Top of Raw data

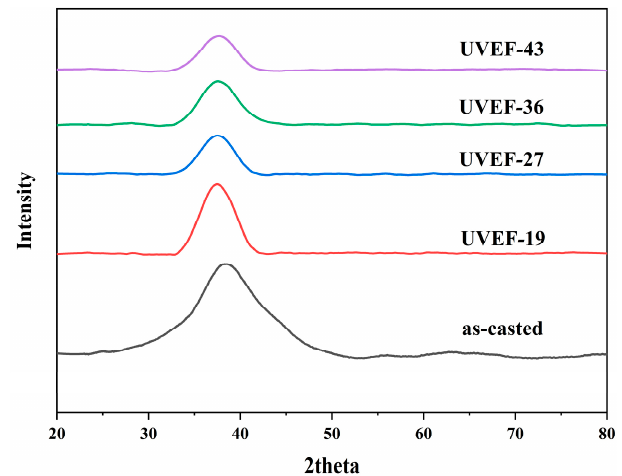
Figure 2. Comparison of the X ‐ ray diffraction (XRD) patterns of the as ‐ cast and ultrasonic vibration ‐ assisted elastic deformation (UVEF) ‐ treated samples.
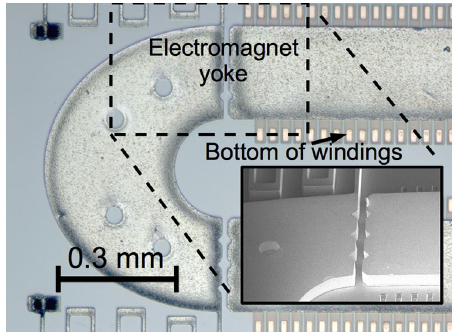
FIG. 12. Photograph of a MEMS microactuator during fabri- cation demonstrating results of the magnetic yoke electroplating process step. The inset shows a scanning electron micrograph of the pictured microactuator at a 45 (cid:8)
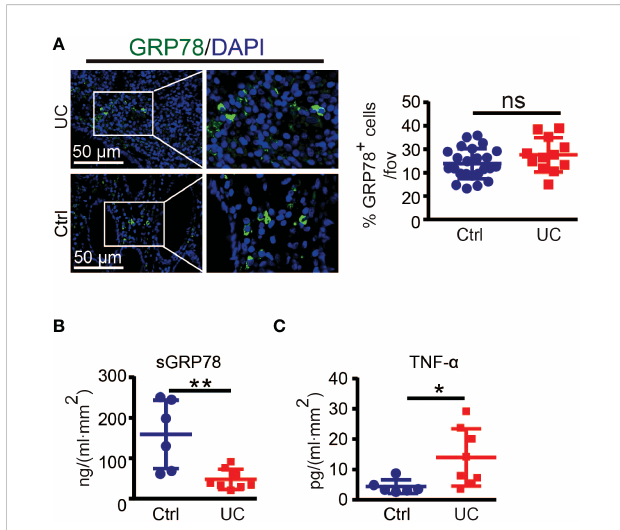
FIGURE 1 GRP78 is decreased in the intestinal mucosa of UC patients. (A) Representative immuno fl uorescent staining of GRP78 in human colonic tissues (left). Scare bar: 50 m m. The quantitative results about the percentage of GRP78 immunoreactive cells per fi eld of view was shown in right. sGRP78 (B) and TNF- a (C) levels in the supernatants of mucosa punches collected from UC (n=8) and non-colitic control (n=6) patients. The levels were normalized to colonic surface area. Results are expressed as mean ± standard error of mean (SEM). ns, not signi fi cant. * p < 0.05, ** p <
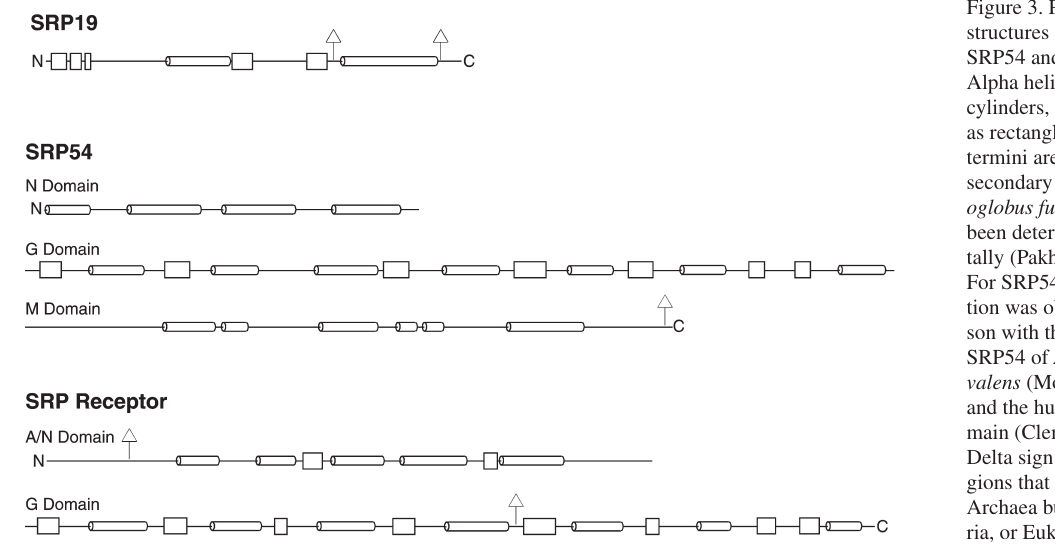
Figure 3. Protein secondary structures of archaeal SRP19, SRP54 and the SRP receptor. Alpha helices are drawn as cylinders, beta conformations as rectangles. The N- and C- termini are indicated. Only the secondary structure of Archae- oglobus fulgidus SRP19 has been determined experimen- tally (Pakhomova et al.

Bottom of Raw data

### Activity
Each line, from the beginning of the listing to the line bearing "FIG. 12. Photograph" inclusive, should be copied exactly; the pictures stay out.

### Exercise solution
Figure 2. Comparison of the X ‐ ray diffraction (XRD) patterns of the as ‐ cast and ultrasonic vibration ‐ assisted elastic deformation (UVEF) ‐ treated samples.
FIG. 12. Photograph of a MEMS microactuator during fabri- cation demonstrating results of the magnetic yoke electroplating process step. The inset shows a scanning electron micrograph of the pictured microactuator at a 45 (cid:8)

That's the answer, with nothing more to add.